The large lintel stone, which was found lying within the chamber, originally stood upright creating an imposing monumental facade. Hencken, did not believe the accounts of local residents, who informed him the stone had stood upright until it was pushed over by three locals within living memory. He had the massive lintel stone lifted and placed horizontally over the door jambs in its current position in order to excavate the chamber. However, a watercolour of the monument painted by William Wakeman in August 1880 shows the lintel standing upright over the entrance. The caption under Wakeman's sketch noted that the top of the lintel was 9 feet above the chamber floor.

=== Folklore ===
"The writer also heard the following stories from Mr. Edward Connelly, who was then a man of about 80, and who lived near the cairn. He said that the replaced lintel had originally stood erect on one edge upon its supporting uprights instead of lying flat, and that under it on the northern side there was another smaller stone between it and the jamb stone of the entrance. This was perhaps the broken stone that was moved during the excavation.

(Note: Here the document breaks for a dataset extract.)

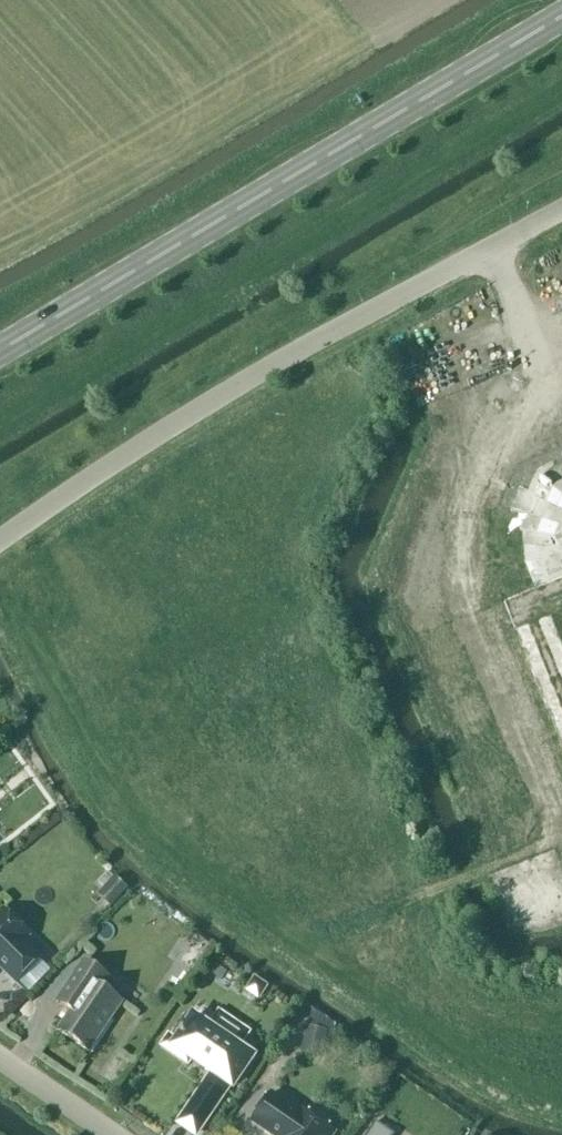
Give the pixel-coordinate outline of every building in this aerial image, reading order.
[(561,742),(561,458),(532,468),(537,480),(513,488),(520,507),(519,507),(533,551),(484,567),(494,595),(510,590),(561,742)] [(110,908),(129,890),(116,877),(97,895),(110,908)] [(41,960),(24,943),(29,938),(3,912),(0,915),(0,967),(1,966),(7,972),(6,974),(16,984),(41,960)] [(191,968),(202,954),(185,941),(174,956),(191,968)] [(89,1052),(122,1004),(103,991),(110,980),(84,963),(57,1003),(71,1013),(59,1032),(89,1052)] [(259,999),(266,988),(255,980),(248,991),(259,999)] [(182,1037),(174,1049),(212,1075),(187,1112),(204,1123),(229,1086),(233,1089),(253,1059),(237,1049),(247,1034),(219,1015),(209,1030),(194,1019),(186,1031),(185,1031),(181,1036),(182,1037)] [(323,1058),(329,1032),(306,1027),(300,1053),(323,1058)] [(272,1094),(251,1124),(268,1134),(335,1134),(302,1112),(301,1114),(272,1094)] [(376,1123),(368,1134),(394,1134),(376,1123)]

Though the story that this stone over the entrance from the court into Chamber CI once stood erect like a pediment sounds very improbable, it is generally believed in the district, and it was also told by Mr. John Hannon of Creevykeel. Mr. Connelly said that "the prophecy of the stone," which he had heard since he was a boy long before it fell, was that it would be thrown down "by three brothers of the one name." About thirty years ago three brothers upset the stone. It is incidentally worth mentioning that, had the stone ever stood erect, it could have been pushed over by three men, but certainly not if it lay flat as we replaced it." The chamber at Creevykeel was used as a still house for the distilling of the illegal spirit, poteen. This may account for local stories told by locals, who reported seeing blue lights coming out of the monument. The site is associated with a white hare. The bones of the two infant children found within the Early Christian structure probably indicate that the monument was used briefly as a burial ground for unbaptised children.